------ Provided information

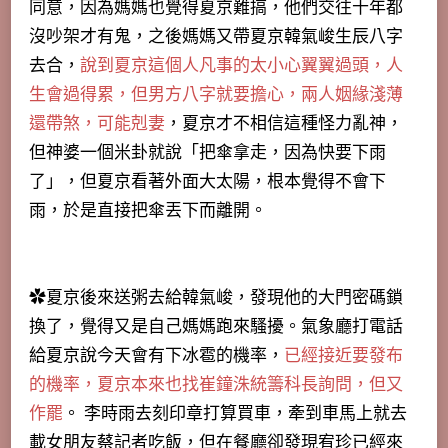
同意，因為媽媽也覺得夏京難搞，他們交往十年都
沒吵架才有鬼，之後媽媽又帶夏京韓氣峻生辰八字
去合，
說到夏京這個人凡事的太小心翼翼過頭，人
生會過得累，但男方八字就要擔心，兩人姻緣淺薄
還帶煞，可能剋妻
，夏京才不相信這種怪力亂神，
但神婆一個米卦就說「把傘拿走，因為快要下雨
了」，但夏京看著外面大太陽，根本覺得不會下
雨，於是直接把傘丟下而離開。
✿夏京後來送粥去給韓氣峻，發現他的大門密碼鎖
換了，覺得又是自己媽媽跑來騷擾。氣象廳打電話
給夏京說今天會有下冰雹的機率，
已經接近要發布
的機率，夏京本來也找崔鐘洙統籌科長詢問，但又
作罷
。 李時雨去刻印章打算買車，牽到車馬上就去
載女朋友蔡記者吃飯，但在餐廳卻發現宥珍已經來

------------
------ Provided information

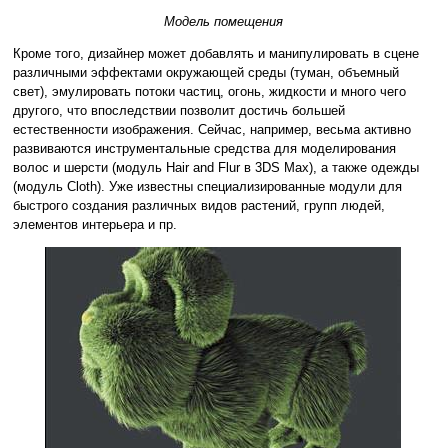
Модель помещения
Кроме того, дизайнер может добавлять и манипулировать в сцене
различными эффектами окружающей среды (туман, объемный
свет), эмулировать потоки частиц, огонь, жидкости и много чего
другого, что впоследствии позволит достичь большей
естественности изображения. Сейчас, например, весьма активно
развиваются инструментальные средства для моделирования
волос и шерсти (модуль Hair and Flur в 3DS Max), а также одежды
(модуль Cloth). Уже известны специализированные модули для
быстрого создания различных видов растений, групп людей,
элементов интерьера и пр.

------------

* _Activity_
Using the data above, reproduce exactly the lines between those holding "Кроме того, дизайнер" and "волос и шерсти", inclusive, and no others.

* _Response to the task_
Кроме того, дизайнер может добавлять и манипулировать в сцене
различными эффектами окружающей среды (туман, объемный
свет), эмулировать потоки частиц, огонь, жидкости и много чего
другого, что впоследствии позволит достичь большей
естественности изображения. Сейчас, например, весьма активно
развиваются инструментальные средства для моделирования
волос и шерсти (модуль Hair and Flur в 3DS Max), а также одежды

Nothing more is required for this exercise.